Storytime on my last post.
Yesterday, as it was getting dark, I was watching YouTube, and then I sort of zoned out and started daydreaming, I was really immersed. Then I laid down on my stomach, because that’s how I fall asleep, I always lay on my stomach— best sleep position, argue with the wall— and I kept daydreaming.
All of a sudden, I don’t remember exactly when, but I started feeling like I was floating. Everything felt kind of zappy. I don’t even know how to explain it.
now that I’m out of the moment it’s so hard to describe.
But I was feeling so much, then the sound around me went ping and I couldn’t hear anything anymore. I was still watching YouTube, but the sound just cut off. And I just knew— I was shifting.
But then I got anxious and opened my eyes too early.
So I tried again. I laid back down, felt it building up again. But once more, I opened my eyes and got up because of the anxiety :(
The wild part? I wasn’t even thinking about my DR. I was thinking about my dr self and imagining a random situation involving him, but it wasn’t something I planned or something that happens in my DR. And yet, I was still about to shift.

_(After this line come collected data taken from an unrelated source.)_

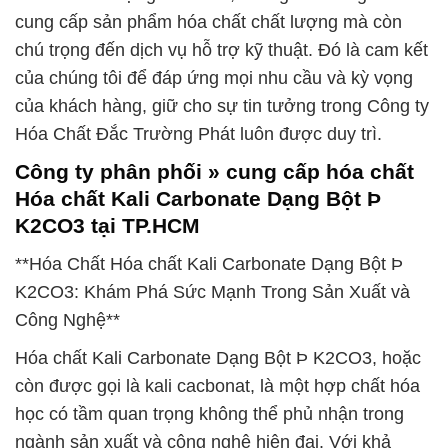
cung cấp sản phẩm hóa chất chất lượng mà còn
chú trọng đến dịch vụ hỗ trợ kỹ thuật. Đó là cam kết
của chúng tôi để đáp ứng mọi nhu cầu và kỳ vọng
của khách hàng, giữ cho sự tin tưởng trong Công ty
Hóa Chất Đắc Trường Phát luôn được duy trì.
Công ty phân phối » cung cấp hóa chất
Hóa chất Kali Carbonate Dạng Bột Þ
K2CO3 tại TP.HCM
**Hóa Chất Hóa chất Kali Carbonate Dạng Bột Þ
K2CO3: Khám Phá Sức Mạnh Trong Sản Xuất và
Công Nghệ**
Hóa chất Kali Carbonate Dạng Bột Þ K2CO3, hoặc
còn được gọi là kali cacbonat, là một hợp chất hóa
học có tầm quan trọng không thể phủ nhận trong
ngành sản xuất và công nghệ hiện đại. Với khả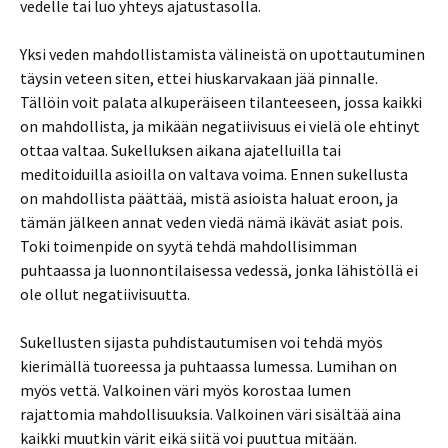
vedelle tai luo yhteys ajatustasolla.
Yksi veden mahdollistamista välineistä on upottautuminen
täysin veteen siten, ettei hiuskarvakaan jää pinnalle.
Tällöin voit palata alkuperäiseen tilanteeseen, jossa kaikki
on mahdollista, ja mikään negatiivisuus ei vielä ole ehtinyt
ottaa valtaa. Sukelluksen aikana ajatelluilla tai
meditoiduilla asioilla on valtava voima. Ennen sukellusta
on mahdollista päättää, mistä asioista haluat eroon, ja
tämän jälkeen annat veden viedä nämä ikävät asiat pois.
Toki toimenpide on syytä tehdä mahdollisimman
puhtaassa ja luonnontilaisessa vedessä, jonka lähistöllä ei
ole ollut negatiivisuutta.
Sukellusten sijasta puhdistautumisen voi tehdä myös
kierimällä tuoreessa ja puhtaassa lumessa. Lumihan on
myös vettä. Valkoinen väri myös korostaa lumen
rajattomia mahdollisuuksia. Valkoinen väri sisältää aina
kaikki muutkin värit eikä siitä voi puuttua mitään.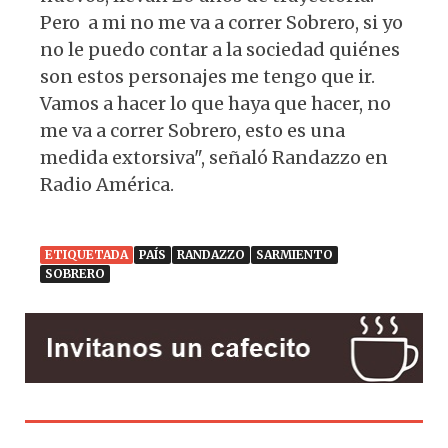
Pero a mi no me va a correr Sobrero, si yo
no le puedo contar a la sociedad quiénes
son estos personajes me tengo que ir.
Vamos a hacer lo que haya que hacer, no
me va a correr Sobrero, esto es una
medida extorsiva", señaló Randazzo en
Radio América.
ETIQUETADA
PAÍS
RANDAZZO
SARMIENTO
SOBRERO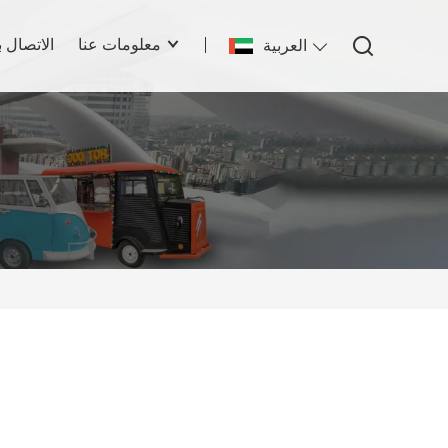
معلومات عنا
الاتصال ب
العربية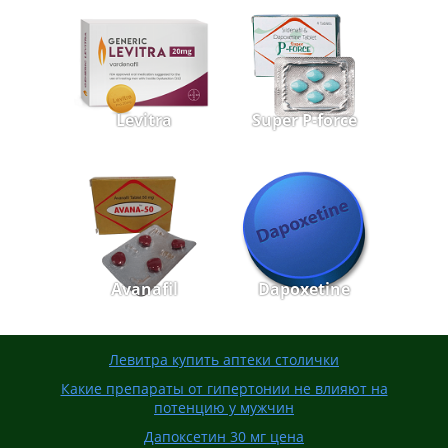
Levitra
Super P-force
Avanafil
Dapoxetine
Левитра купить аптеки столички
Какие препараты от гипертонии не влияют на
потенцию у мужчин
Дапоксетин 30 мг цена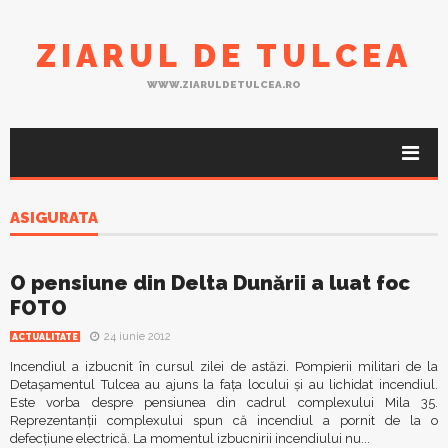
ZIARUL DE TULCEA
WWW.ZIARULDETULCEA.RO
ASIGURATA
O pensiune din Delta Dunării a luat foc
FOTO
24 iunie 2012
ACTUALITATE
Incendiul a izbucnit în cursul zilei de astăzi. Pompierii militari de la
Detaşamentul Tulcea au ajuns la faţa locului şi au lichidat incendiul.
Este vorba despre pensiunea din cadrul complexului Mila 35.
Reprezentanţii complexului spun că incendiul a pornit de la o
defecţiune electrică. La momentul izbucnirii incendiului nu...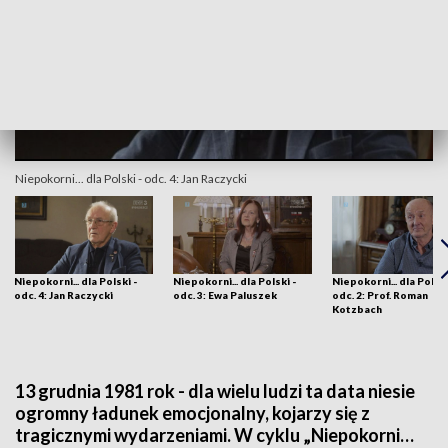
Niepokorni... dla Polski - odc. 4: Jan Raczycki
Niepokorni... dla Polski -
Niepokorni... dla Polski -
Niepokorni... dla Polski
odc. 4: Jan Raczycki
odc. 3: Ewa Paluszek
odc. 2: Prof. Roman
Kotzbach
13 grudnia 1981 rok - dla wielu ludzi ta data niesie
ogromny ładunek emocjonalny, kojarzy się z
tragicznymi wydarzeniami. W cyklu „Niepokorni…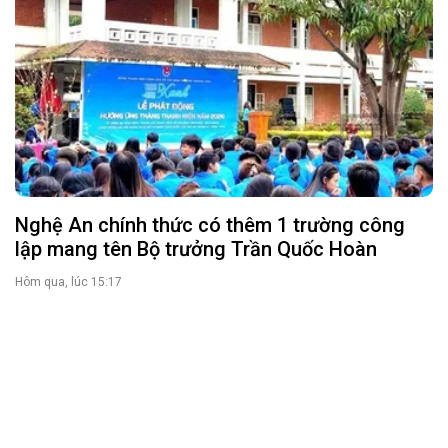
Nghệ An chính thức có thêm 1 trường công
lập mang tên Bộ trưởng Trần Quốc Hoàn
Hôm qua, lúc 15:17
Long trọng Lễ khởi công xây dựng Trường
THPT Nam Đàn 1
Thứ sáu lúc 13:21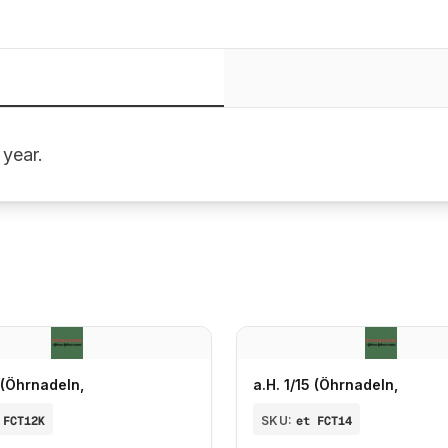
 year.
5 (Öhrnadeln,
a.H. 1/15 (Öhrnadeln,
 FCT12K
SKU:
et FCT14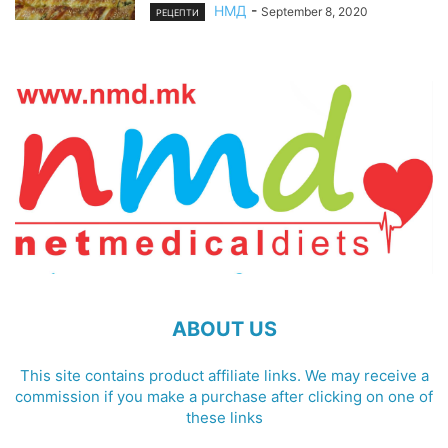
НМД
-
September 8, 2020
РЕЦЕПТИ
ABOUT US
This site contains product affiliate links. We may receive a
commission if you make a purchase after clicking on one of
these links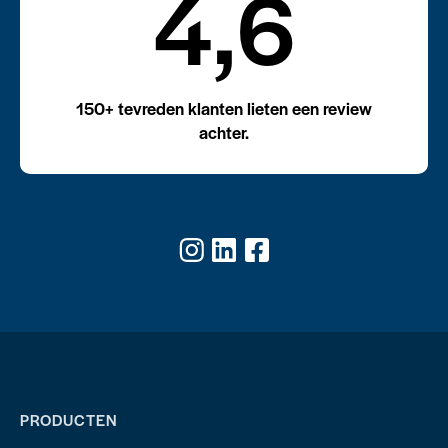
4,6
150+ tevreden klanten lieten een review
achter.
PRODUCTEN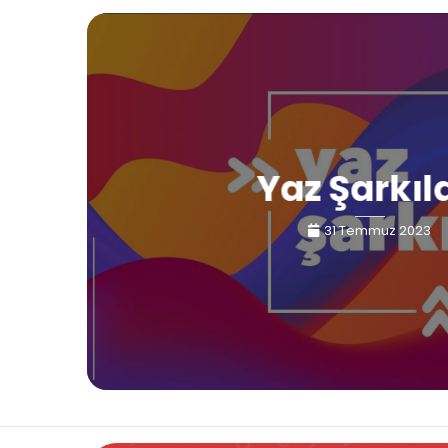
Yaz Şarkıl
31 Temmuz 2023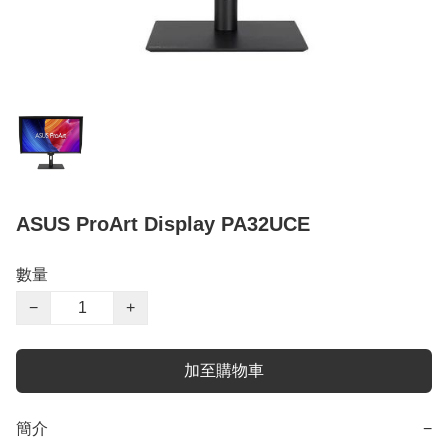
ASUS ProArt Display PA32UCE
數量
−
+
加至購物車
簡介
−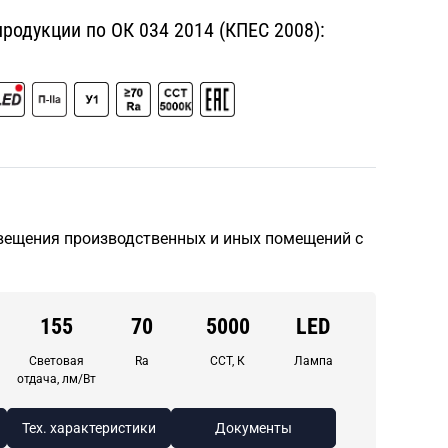
одукции по ОК 034 2014 (КПЕС 2008):
вещения производственных и иных помещений с
155
70
5000
LED
Световая
Ra
CCT, К
Лампа
отдача, лм/Вт
Тех. характеристики
Документы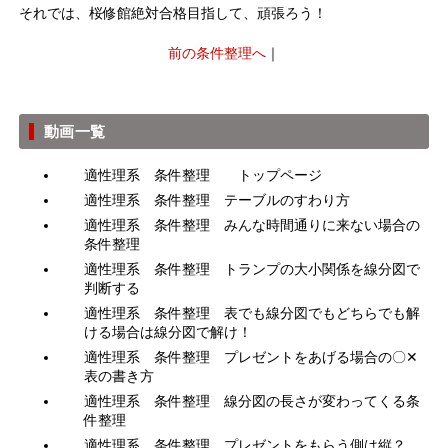
それでは、桜修館絶対合格目指して、頑張ろう！
前の条件整理へ
｜
動画一覧
適性理系 条件整理 トップページ
適性理系 条件整理 テーブルのすわり方
適性理系 条件整理 みんな時間通りに来ない場合の
条件整理
適性理系 条件整理 トランプの大小関係を線分図で
判断する
適性理系 条件整理 表でも線分図でもどちらでも解
ける場合は線分図で解け！
適性理系 条件整理 プレゼントをあげる場合の〇✕
表の書き方
適性理系 条件整理 線分図の長さが変わってくる条
件整理
適性理系 条件整理 プレゼントをもらう側は縦？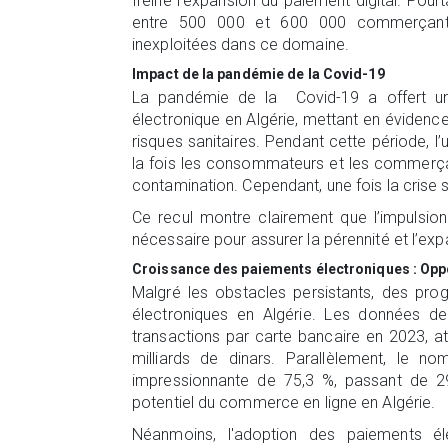
freine l’expansion du paiement digital. Pourt
entre 500 000 et 600 000 commerçants s
inexploitées dans ce domaine.
Impact de la pandémie de la Covid-19
La pandémie de la Covid-19 a offert une
électronique en Algérie, mettant en évidence
risques sanitaires. Pendant cette période, 
la fois les consommateurs et les commerçan
contamination. Cependant, une fois la crise s
Ce recul montre clairement que l’impulsion 
nécessaire pour assurer la pérennité et l’ex
Croissance des paiements électroniques : Oppo
Malgré les obstacles persistants, des prog
électroniques en Algérie. Les données d
transactions par carte bancaire en 2023, at
milliards de dinars. Parallèlement, le
impressionnante de 75,3 %, passant de 2
potentiel du commerce en ligne en Algérie.
Néanmoins, l'adoption des paiements é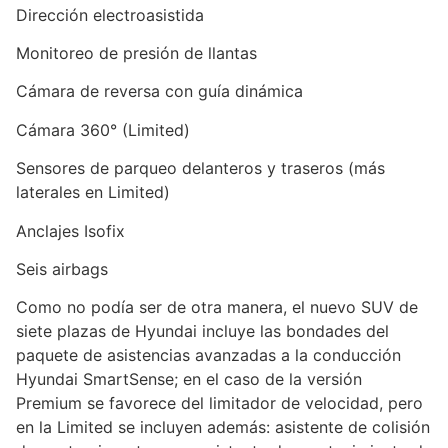
Dirección electroasistida
Monitoreo de presión de llantas
Cámara de reversa con guía dinámica
Cámara 360° (Limited)
Sensores de parqueo delanteros y traseros (más
laterales en Limited)
Anclajes Isofix
Seis airbags
Como no podía ser de otra manera, el nuevo SUV de
siete plazas de Hyundai incluye las bondades del
paquete de asistencias avanzadas a la conducción
Hyundai SmartSense; en el caso de la versión
Premium se favorece del limitador de velocidad, pero
en la Limited se incluyen además: asistente de colisión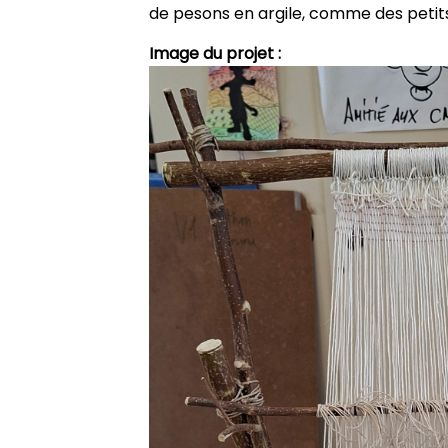
de pesons en argile, comme des petits
Image du projet :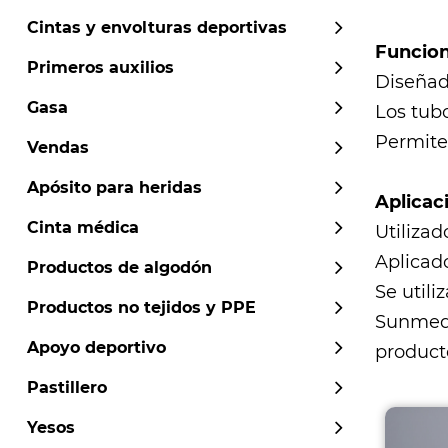
Cintas y envolturas deportivas
Funcion
Primeros auxilios
Diseñad
Gasa
Los tubo
Permite 
Vendas
Apósito para heridas
Aplicac
Cinta médica
Utilizad
Aplicado
Productos de algodón
Se utili
Productos no tejidos y PPE
Sunmed
Apoyo deportivo
producto
Pastillero
Yesos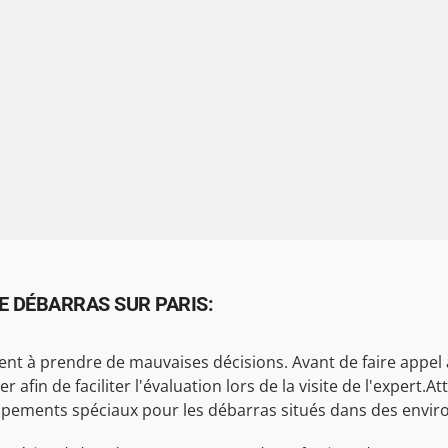
E DÉBARRAS SUR PARIS:
nt à prendre de mauvaises décisions. Avant de faire appel à
fin de faciliter l'évaluation lors de la visite de l'expert.Att
ipements spéciaux pour les débarras situés dans des environ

Still, I really think shifting is the easiest thing. I haven’t even been "trying". I didn’t set any intention or obsess over it. I’ve just been going to bed thinking, if I shift, I shift—whatever happens, happens.
And I only started this journey this month, but just from that one experience, I know that if I had stayed still and kept my eyes closed, I would’ve shifted. I would’ve made it to my DR.
So honestly? That just proves to ME at least that shifting is the easiest thing ever. Don't ever give up!